What to do
Duplicate the part of the GBM gene-analysis passage starting with "ceRNA network in" and going on through "network (Figure 7).".

Functional Enrichment Analysis
A functional enrichment analysis was performed on the 111 mRNAs obtained previously. The biological processes of enrichment were mainly cell cycle, epithelial cell proliferation, ossification, and sex differentiation (Figure 5A). The cellular components were concentrated in the transcription factor, protein kinase, and serine/threonine protein kinase complexes (Figure 5 B). Enriched molecular function was mainly involved in DNA-binding transcription activator activity, RNA polymerase II-specific core promoter binding, and HMG box domain binding (Figure 5 C). KEGG pathway analysis showed that the genes were associated with cellular senescence, cell cycle, multiple cancers, miRNA in cancer, and TGF-beta signalling pathway (Figure 5 D).
Construction of prognostic models
Among the CGGA GBM samples, complete survival information was available for 236 samples, and all clinical information was available for 198 samples. Univariate Cox regression analysis was performed on the 111 mRNAs previously obtained, and 27 mRNAs related to survival time were obtained (p<0.05) (Figure 6A). Multivariate Cox analysis was performed using 27 mRNAs, and a Cox proportional hazards regression model of GBM patients containing 13 mRNAs was constructed (Figure 6B). Based on the median risk score, all patients were divided into two groups (high-risk and low-risk groups). Figure 6C shows the survival status, survival time, and mRNA expression levels of patients. Survival analysis showed that patients in the low-risk group survived longer than those in the high-risk group (p<0.001) (Figure 6D). The univariate Cox regression analysis showed that recurrence (p=0.004), isocitrate dehydrogenase (IDH) mutation (p=0.009), 1p19q codeletion (p=0.014), and risk score (p=0.001) were predictors (Figure 6E). Moreover, multivariate Cox regression analysis confirmed that recurrence (p=0.002) and risk score (p<0.001) were independent risk factors (Figure 6F). The risk score and recurrence AUCs of the nomogram were 0.668 and 0.663, respectively (Figure 6G).
ceRNA network in GBM
The 13 mRNAs obtained through the previous multivariate COX regression analysis, as well as the 14 miRNAs and 23 lincRNAs interacting with them, were used to construct the final ceRNA network (Figure 7).

Data to examine
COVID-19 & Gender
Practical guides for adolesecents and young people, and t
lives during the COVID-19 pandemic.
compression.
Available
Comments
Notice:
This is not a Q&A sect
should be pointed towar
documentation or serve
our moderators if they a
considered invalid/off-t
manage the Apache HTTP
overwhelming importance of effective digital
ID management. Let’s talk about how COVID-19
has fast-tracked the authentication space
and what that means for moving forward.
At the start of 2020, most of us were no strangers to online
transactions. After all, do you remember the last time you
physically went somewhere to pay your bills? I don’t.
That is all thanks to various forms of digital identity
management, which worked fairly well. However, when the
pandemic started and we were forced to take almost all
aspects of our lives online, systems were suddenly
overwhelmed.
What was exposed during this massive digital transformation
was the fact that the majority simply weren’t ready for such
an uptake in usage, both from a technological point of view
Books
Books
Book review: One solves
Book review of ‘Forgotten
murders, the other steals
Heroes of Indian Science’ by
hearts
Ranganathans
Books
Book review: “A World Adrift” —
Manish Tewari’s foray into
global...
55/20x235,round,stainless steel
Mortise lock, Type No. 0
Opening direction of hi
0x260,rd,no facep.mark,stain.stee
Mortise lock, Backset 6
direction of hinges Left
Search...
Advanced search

* * *

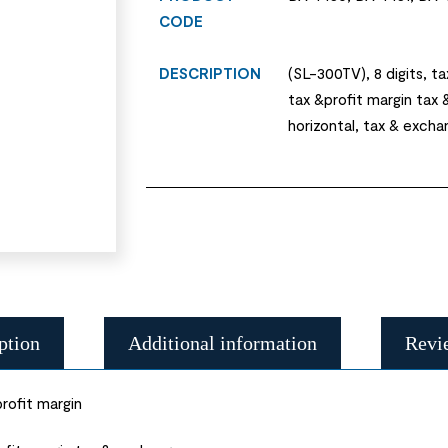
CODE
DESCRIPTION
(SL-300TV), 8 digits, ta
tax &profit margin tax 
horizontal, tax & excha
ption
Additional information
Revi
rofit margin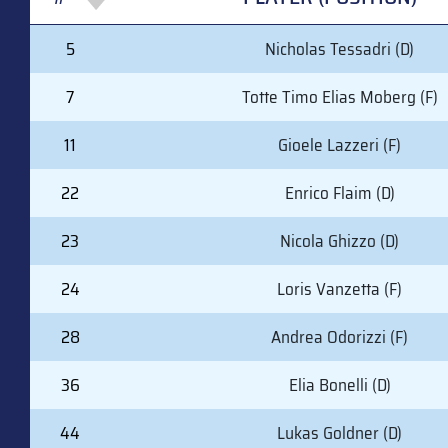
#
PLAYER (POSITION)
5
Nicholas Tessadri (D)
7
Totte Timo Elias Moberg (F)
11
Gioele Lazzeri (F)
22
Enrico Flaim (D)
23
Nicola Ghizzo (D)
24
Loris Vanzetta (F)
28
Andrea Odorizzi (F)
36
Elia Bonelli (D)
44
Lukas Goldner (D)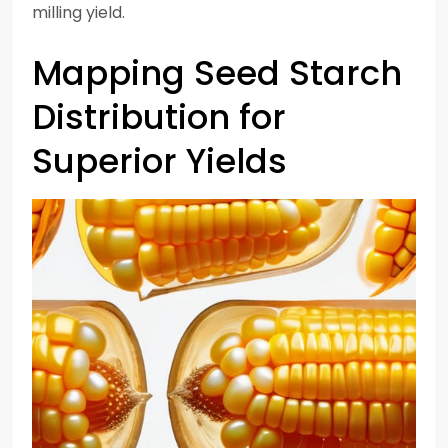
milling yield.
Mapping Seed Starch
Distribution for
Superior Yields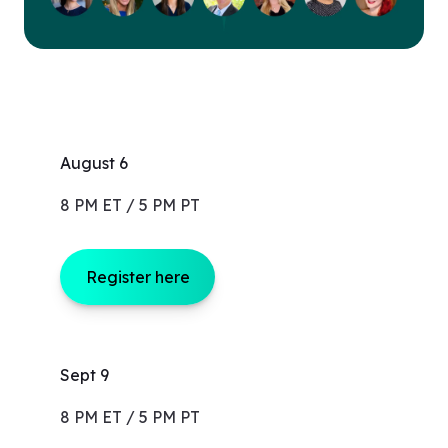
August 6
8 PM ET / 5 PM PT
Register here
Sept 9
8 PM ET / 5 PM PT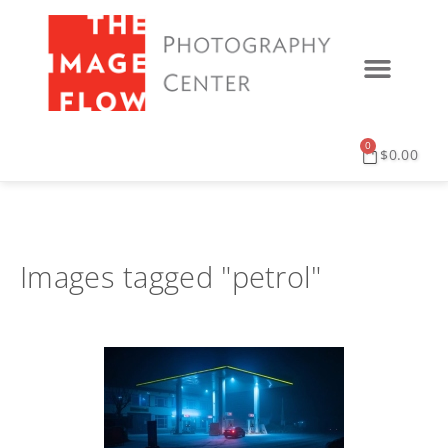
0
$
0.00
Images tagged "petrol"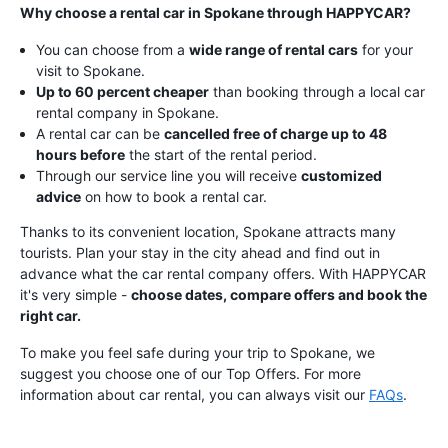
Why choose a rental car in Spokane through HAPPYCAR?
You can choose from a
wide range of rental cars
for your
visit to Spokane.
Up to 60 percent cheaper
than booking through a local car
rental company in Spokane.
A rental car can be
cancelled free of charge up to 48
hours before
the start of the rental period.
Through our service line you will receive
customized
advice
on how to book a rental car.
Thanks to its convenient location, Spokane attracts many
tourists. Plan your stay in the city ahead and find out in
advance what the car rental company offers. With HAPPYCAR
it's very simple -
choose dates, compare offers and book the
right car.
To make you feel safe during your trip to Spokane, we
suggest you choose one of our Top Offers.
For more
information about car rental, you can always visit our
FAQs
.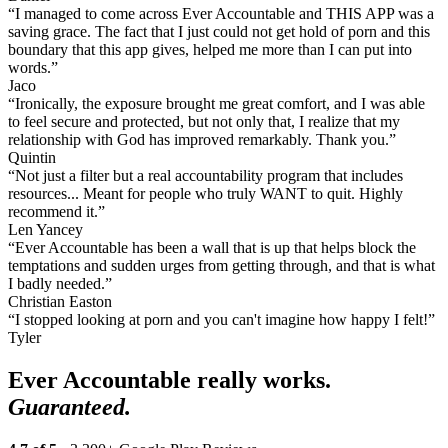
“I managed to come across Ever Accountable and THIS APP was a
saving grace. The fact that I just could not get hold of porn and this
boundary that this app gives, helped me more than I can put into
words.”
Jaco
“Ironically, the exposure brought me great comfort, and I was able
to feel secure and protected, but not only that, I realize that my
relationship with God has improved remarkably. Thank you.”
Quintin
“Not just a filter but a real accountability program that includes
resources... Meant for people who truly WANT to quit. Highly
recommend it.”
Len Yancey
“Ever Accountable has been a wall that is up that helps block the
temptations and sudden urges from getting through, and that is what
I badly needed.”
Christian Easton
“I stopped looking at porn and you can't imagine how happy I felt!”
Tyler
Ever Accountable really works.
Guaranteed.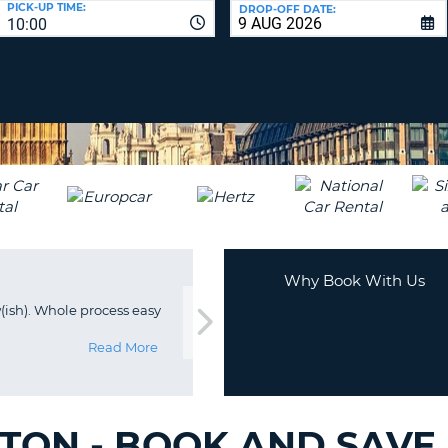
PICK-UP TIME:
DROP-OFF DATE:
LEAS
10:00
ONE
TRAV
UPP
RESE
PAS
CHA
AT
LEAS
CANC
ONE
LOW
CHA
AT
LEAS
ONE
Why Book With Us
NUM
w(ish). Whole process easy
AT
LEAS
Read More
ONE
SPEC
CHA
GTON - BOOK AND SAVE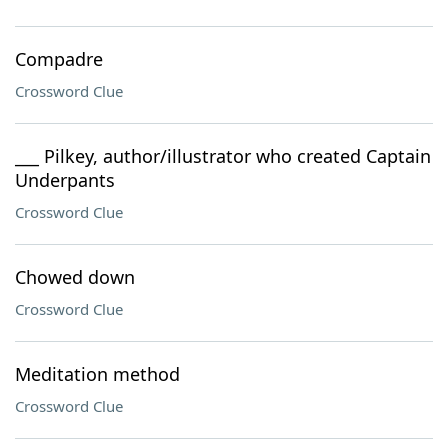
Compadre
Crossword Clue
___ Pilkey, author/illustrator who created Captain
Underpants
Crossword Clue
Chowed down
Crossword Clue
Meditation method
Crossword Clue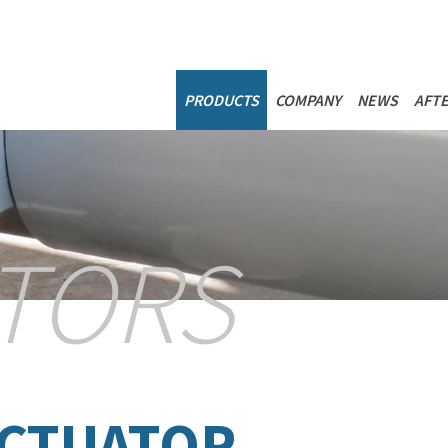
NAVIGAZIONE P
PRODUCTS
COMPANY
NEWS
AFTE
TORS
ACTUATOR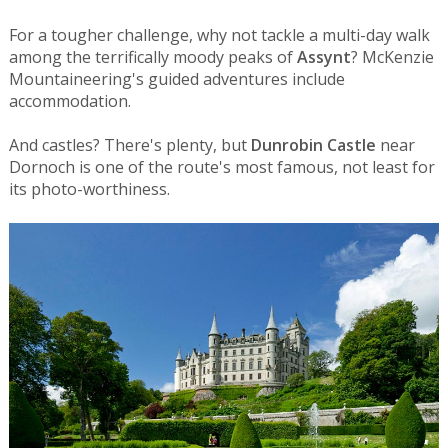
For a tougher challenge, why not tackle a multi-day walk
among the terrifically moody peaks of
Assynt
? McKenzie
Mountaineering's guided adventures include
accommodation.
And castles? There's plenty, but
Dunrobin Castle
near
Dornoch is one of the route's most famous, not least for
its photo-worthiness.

Response to this task
ceRNA network in GBM
The 13 mRNAs obtained through the previous multivariate COX regression analysis, as well as the 14 miRNAs and 23 lincRNAs interacting with them, were used to construct the final ceRNA network (Figure 7).